En 1980 naît Amandine, premier « bébé éprouvette » français. En 1994, la France se dote de sa première loi de bioéthique, tournée vers le couple qui ne peut pas enfanter pour des raisons pathologiques. « Le législateur insiste pour que cette procréation demeure secrète, on fait le choix d’un non-dit et on l’organise », explique le notaire.
En 1999, la France vote le Pacs et le concubinage homosexuel entre dans le Code civil. « Deux personnes de sexes différents ou de même sexe forment désormais un couple ». En 2013, c’est la loi sur le Mariage pour tous, qui ouvre un droit à l’adoption. Les couples homosexuels qui souhaitent concevoir partent faire des PMA à l’étranger, ou des GPA.

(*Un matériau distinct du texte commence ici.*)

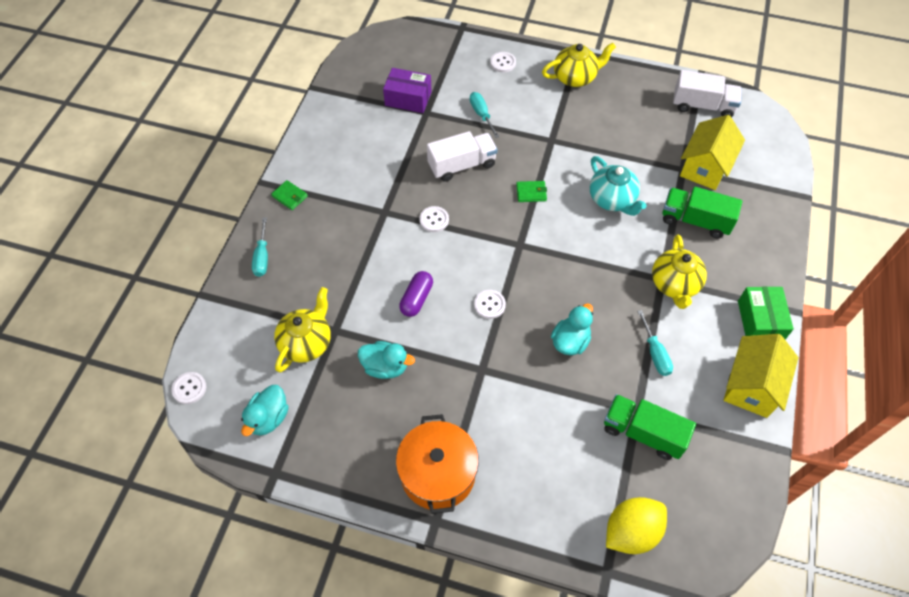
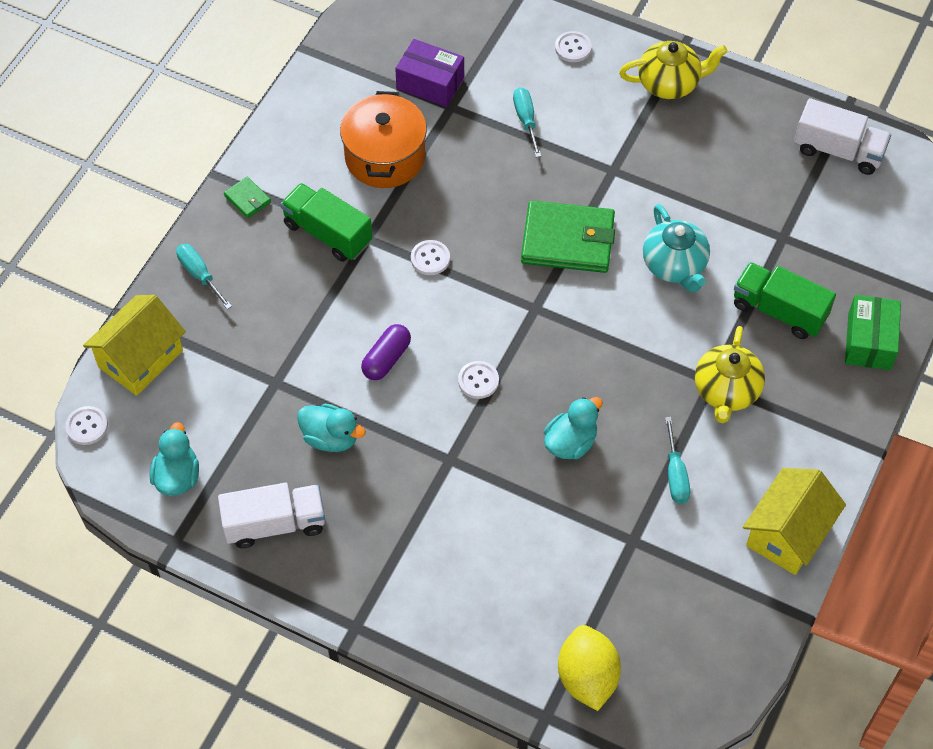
camera: 10 degrees right, 0 degrees up
turquoise duck [241,385,289,436] -> turquoise duck turned 150 degrees clockwise [150,422,199,496]
turquoise screwdriver [252,217,268,277] -> turquoise screwdriver turned 135 degrees clockwise [176,244,232,309]
yellow teapot [274,287,331,373] -> none
orange pot [396,414,479,514] -> orange pot moved to [340,91,427,188]
white truck [427,131,498,182] -> white truck moved to [218,483,325,548]
green wallet [516,181,547,202] -> green wallet [521,200,615,273], size x2.24
green truck [604,394,696,460] -> green truck moved to [281,183,372,262]
yellow lemon [606,497,667,554] -> yellow lemon turned 75 degrees counterclockwise [558,625,621,711]
yellow house [680,115,745,190] -> yellow house moved to [83,295,186,396]
green box [738,287,794,340] -> green box moved to [845,295,901,370]

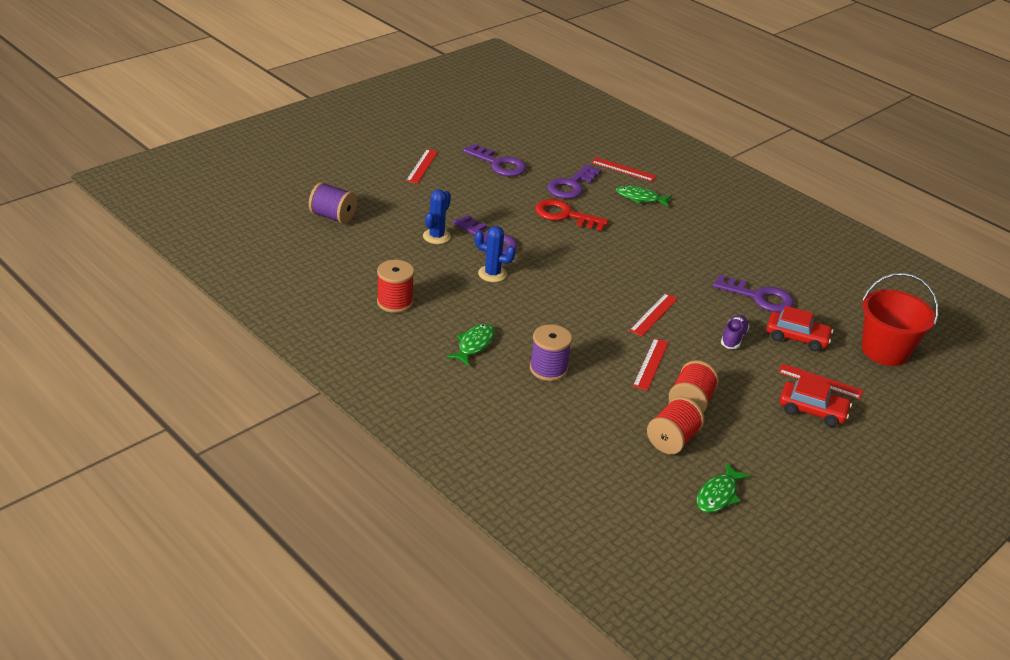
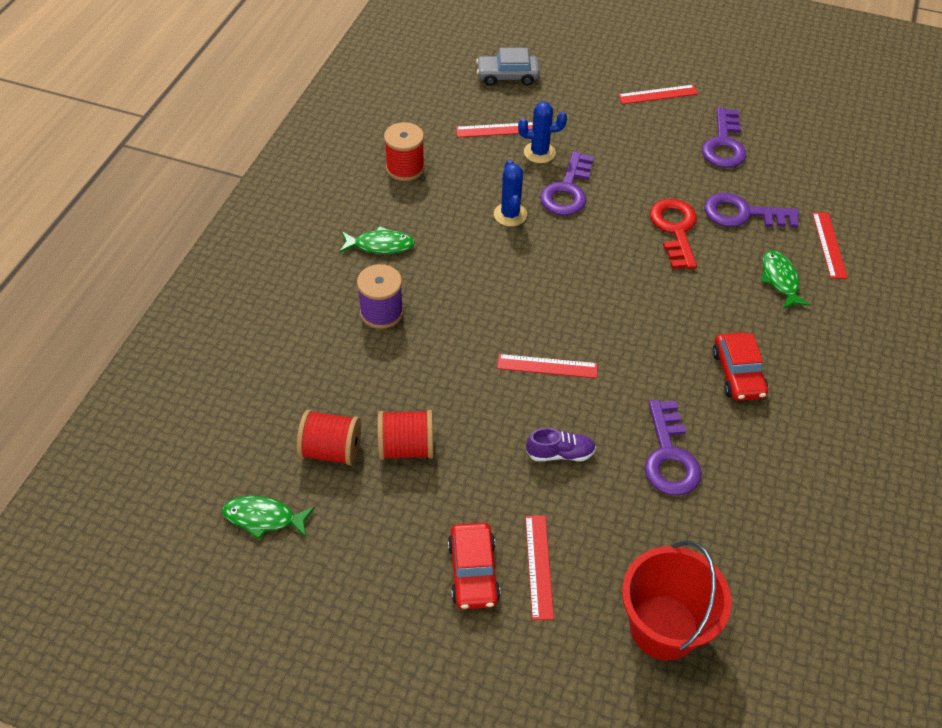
camera: 65 degrees right, 15 degrees up
purple spool [309,182,357,224] -> grey car [476,48,540,86]
red ruler [633,338,669,391] -> red ruler moved to [456,122,533,137]
red car [767,306,833,351] -> red car moved to [712,332,768,401]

Dans le même temps, la question de l’accès aux origines devient très sensible. Depuis 2001, l’Etat encourage les femmes qui accouchent sous X à laisser des informations à disposition de l’enfant. Et la question de l’égalité entre les citoyens progresse fortement. « Civilement, le mariage a pour finalité la fondation d’une famille, rappelle le notaire. Un livret de famille prévoit des pages vierges pour les enfants du couple ». La loi française peut-elle dans ces conditions continuer à interdire un accès à la filiation pour les couples homosexuels ?

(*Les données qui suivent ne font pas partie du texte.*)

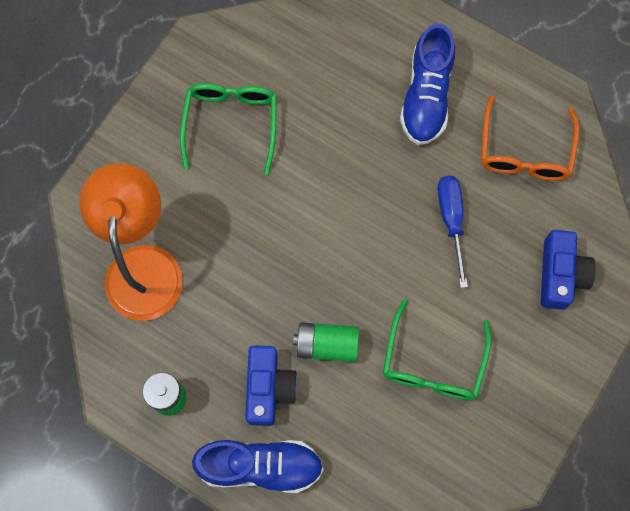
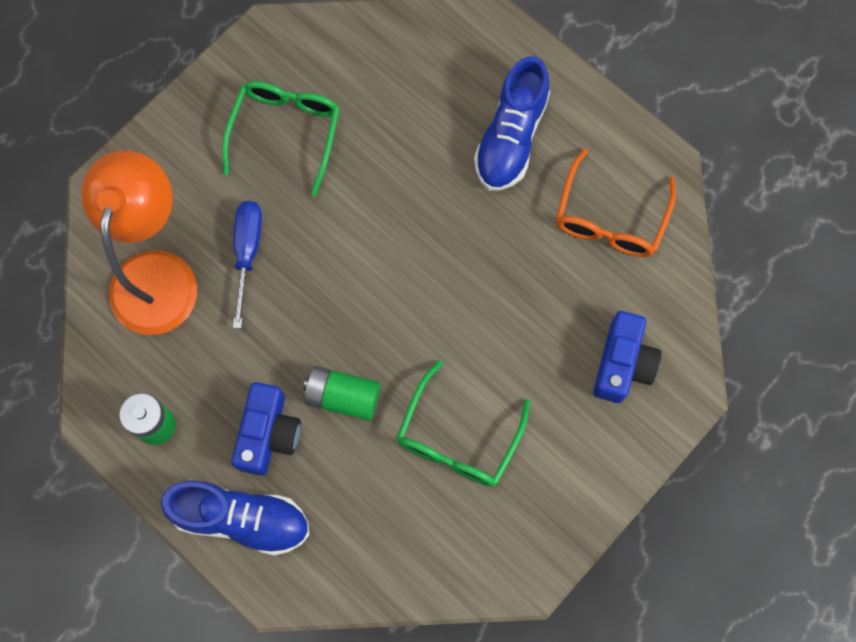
camera: 10 degrees right, 0 degrees up
blue screwdriver [438,176,468,288] -> blue screwdriver moved to [233,201,262,329]

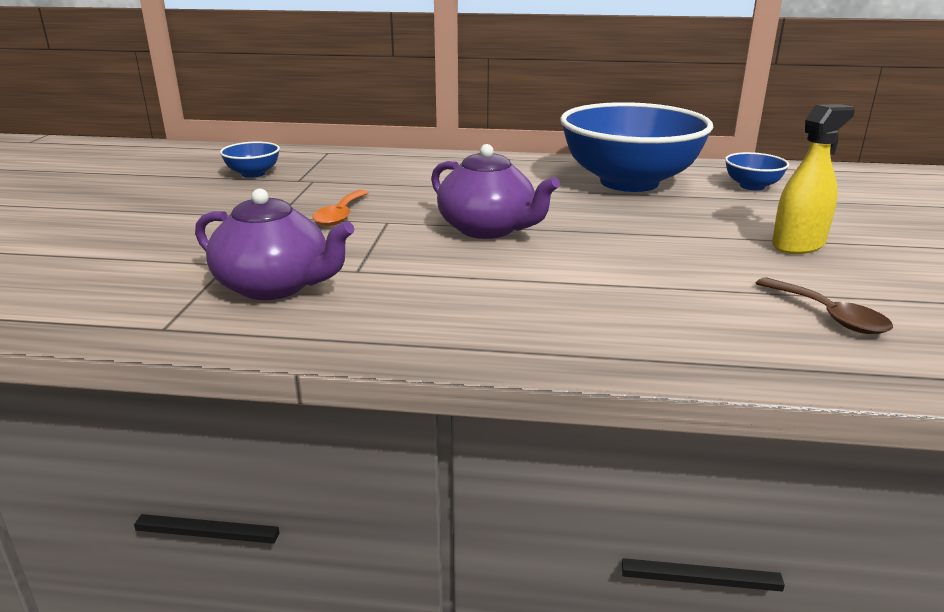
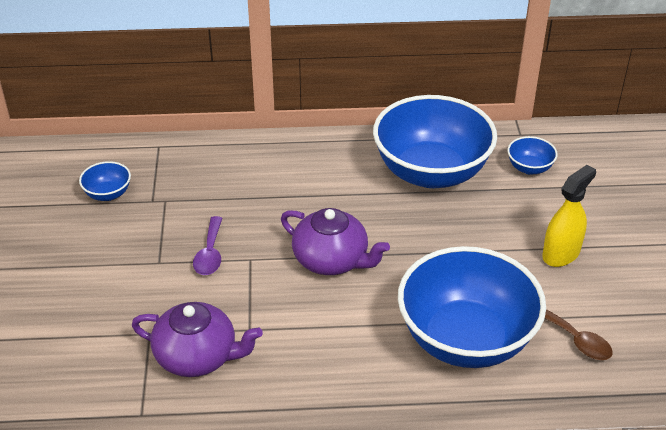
camera: 10 degrees left, 15 degrees up
orange spoon [312,190,369,226] -> purple spoon [193,216,222,275]
none -> blue bowl [398,246,546,368]

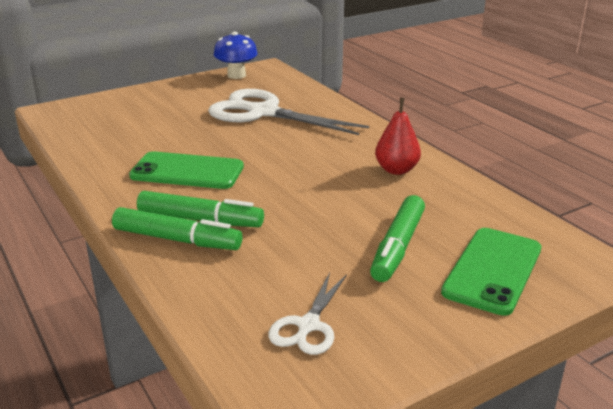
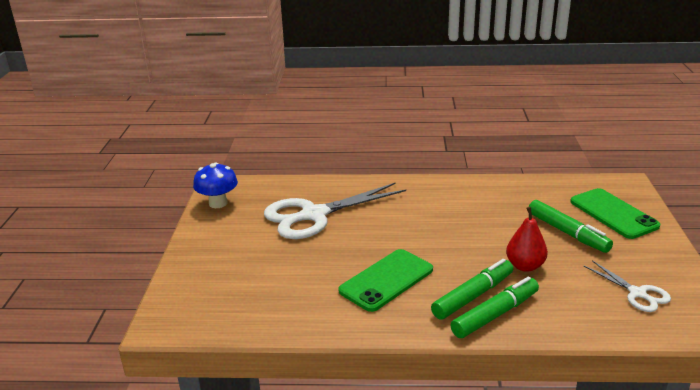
camera: 55 degrees left, 0 degrees up
red pear [375,98,421,175] -> red pear moved to [506,207,548,272]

En guise de conclusion, et en réponse au titre de la conférence du Club du Châtelet « Comment vont les enfants ? », Pierre Dauptain évoque le personnage de Charles Denner dans L’homme qui aimait les femmes, le film de François Truffaut. Un homme hanté par les femmes, qui fut un enfant non-désiré par sa mère qui le négligea toujours. L’exact inverse des enfants nés d’une PMA, puisqu’ils sont eux, tellement désirés par leurs parents. Et puisque la question des « problèmes psychologiques » semble obséder les opposants à la PMA, le notaire pose la question : entre les enfants non-voulus d’autrefois et les enfants tellement désirés qui naissent dans des couples non-mixtes, ou même de la volonté de femmes seules, lesquels seront les plus névrosés ? Mais le notaire se garde bien de répondre. Dans la salle, les anti-PMA ricanent et n’en doutent pas : les enfants nés de PMA ou de GPA feront de l’excellente chair à psy, métier d’avenir. Peut-on simplement convenir qu’au concours de névroses, c’est un peu comme à L’Ecole des fans de Jacques Martin, il n’y a pas de perdants. Nous sommes tous richement dotés.
Merci à M.J. pour ce compte rendu
(1) Dernier ouvrage paru : Et comment vont les enfants ? Réflexions d’un notaire sur l’évolution de la parentalité des années 60 à nos jours, Editions L’Harmattan, mai 2017.